_PASSAGE SHOWN_
++++++++++++++++++++

For an employer to dismiss an employee because she is undergoing fertility treatment would be a breach of the Danish Act on Equal Treatment of Men and Women. But when can fertility treatment be said to have actually started? This was the question before the Danish Western High Court.
A company had to cut production staff. Six employees were selected, either for their sickness absence or seniority. Among those selected was a female employee with a high sickness absence rate. There was just one problem: She was undergoing a number of tests in preparation for fertility treatment.
The employee believed she had been given notice because she had begun fertility treatment, and sued her employer. The employer, on the other hand, argued that the employee did not enjoy special protection against dismissal under the Danish Act on Equal Treatment of Men and Women since she was only undergoing preliminary testing at her general practitioner’s. The sole reason for terminating her employment was her sickness absence.

++++++++++++++++++++

_WHAT IS BEING ASKED_
Retype the passage on dismissal during fertility treatment word for word, in full.

_ROWS_

++++++++++++++++++++

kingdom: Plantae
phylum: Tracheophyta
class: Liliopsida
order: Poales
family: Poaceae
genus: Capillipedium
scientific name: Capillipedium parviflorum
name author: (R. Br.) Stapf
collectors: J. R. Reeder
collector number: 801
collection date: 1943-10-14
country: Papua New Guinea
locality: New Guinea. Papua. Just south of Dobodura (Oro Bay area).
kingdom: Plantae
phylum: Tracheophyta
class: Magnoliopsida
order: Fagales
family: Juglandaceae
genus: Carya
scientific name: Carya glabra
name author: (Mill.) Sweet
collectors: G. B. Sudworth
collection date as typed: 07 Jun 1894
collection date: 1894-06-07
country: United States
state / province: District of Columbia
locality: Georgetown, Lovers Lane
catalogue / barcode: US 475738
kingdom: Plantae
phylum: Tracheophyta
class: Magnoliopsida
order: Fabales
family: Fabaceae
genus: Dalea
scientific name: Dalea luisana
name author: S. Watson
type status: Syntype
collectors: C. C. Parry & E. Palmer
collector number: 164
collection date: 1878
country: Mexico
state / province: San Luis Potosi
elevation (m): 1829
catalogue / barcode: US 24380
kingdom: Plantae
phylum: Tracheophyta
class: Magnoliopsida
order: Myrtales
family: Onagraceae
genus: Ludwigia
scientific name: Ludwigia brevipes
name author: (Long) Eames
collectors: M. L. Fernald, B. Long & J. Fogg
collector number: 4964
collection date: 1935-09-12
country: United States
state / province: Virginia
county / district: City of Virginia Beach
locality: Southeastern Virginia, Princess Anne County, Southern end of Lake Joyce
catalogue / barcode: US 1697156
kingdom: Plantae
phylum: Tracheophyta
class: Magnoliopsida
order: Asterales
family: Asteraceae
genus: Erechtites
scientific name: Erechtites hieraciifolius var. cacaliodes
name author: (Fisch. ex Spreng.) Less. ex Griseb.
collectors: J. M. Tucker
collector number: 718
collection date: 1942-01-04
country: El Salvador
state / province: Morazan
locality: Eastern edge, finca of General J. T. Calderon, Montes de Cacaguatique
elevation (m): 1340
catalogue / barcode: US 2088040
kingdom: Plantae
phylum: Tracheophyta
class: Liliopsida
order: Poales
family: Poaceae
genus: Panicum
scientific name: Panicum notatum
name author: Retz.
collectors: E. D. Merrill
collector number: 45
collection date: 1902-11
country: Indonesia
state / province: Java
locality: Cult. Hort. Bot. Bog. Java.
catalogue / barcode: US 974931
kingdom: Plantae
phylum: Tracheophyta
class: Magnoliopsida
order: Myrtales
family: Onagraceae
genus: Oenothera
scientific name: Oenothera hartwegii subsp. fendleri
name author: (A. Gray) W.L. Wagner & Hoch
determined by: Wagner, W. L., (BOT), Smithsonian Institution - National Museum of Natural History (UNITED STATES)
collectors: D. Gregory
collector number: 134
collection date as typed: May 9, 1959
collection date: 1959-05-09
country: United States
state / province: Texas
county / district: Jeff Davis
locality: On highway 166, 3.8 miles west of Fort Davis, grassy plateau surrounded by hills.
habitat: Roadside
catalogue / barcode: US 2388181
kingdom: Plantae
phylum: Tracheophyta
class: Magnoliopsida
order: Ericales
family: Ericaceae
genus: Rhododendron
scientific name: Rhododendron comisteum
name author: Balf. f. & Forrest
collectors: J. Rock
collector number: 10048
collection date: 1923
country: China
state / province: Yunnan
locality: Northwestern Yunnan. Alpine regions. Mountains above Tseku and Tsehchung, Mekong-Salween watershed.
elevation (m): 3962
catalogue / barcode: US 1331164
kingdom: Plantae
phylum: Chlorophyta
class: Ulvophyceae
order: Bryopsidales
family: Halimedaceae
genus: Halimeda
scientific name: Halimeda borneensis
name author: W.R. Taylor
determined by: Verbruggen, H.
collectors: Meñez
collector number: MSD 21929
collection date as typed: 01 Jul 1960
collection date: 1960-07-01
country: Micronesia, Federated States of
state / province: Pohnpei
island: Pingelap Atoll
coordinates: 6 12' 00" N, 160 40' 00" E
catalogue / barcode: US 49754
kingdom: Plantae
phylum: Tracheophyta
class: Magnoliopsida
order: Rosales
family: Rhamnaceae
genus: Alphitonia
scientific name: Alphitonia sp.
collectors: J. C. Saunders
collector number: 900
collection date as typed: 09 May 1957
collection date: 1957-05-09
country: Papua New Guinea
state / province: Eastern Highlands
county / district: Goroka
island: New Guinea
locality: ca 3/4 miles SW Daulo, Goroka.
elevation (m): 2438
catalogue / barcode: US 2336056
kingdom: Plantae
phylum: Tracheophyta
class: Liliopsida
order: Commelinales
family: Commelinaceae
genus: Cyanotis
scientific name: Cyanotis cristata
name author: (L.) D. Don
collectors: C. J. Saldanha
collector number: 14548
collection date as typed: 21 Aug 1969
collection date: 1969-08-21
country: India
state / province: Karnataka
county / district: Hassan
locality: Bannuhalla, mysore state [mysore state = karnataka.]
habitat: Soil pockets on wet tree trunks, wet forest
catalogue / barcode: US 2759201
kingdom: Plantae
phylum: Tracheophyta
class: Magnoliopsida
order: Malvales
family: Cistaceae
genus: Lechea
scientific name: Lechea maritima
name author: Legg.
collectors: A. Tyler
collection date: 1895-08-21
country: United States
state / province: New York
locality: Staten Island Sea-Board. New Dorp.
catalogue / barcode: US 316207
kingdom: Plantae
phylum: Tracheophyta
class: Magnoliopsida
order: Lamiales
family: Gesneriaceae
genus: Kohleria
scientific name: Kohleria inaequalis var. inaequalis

++++++++++++++++++++

_EXERCISE SOLUTION_
For an employer to dismiss an employee because she is undergoing fertility treatment would be a breach of the Danish Act on Equal Treatment of Men and Women. But when can fertility treatment be said to have actually started? This was the question before the Danish Western High Court.
A company had to cut production staff. Six employees were selected, either for their sickness absence or seniority. Among those selected was a female employee with a high sickness absence rate. There was just one problem: She was undergoing a number of tests in preparation for fertility treatment.
The employee believed she had been given notice because she had begun fertility treatment, and sued her employer. The employer, on the other hand, argued that the employee did not enjoy special protection against dismissal under the Danish Act on Equal Treatment of Men and Women since she was only undergoing preliminary testing at her general practitioner’s. The sole reason for terminating her employment was her sickness absence.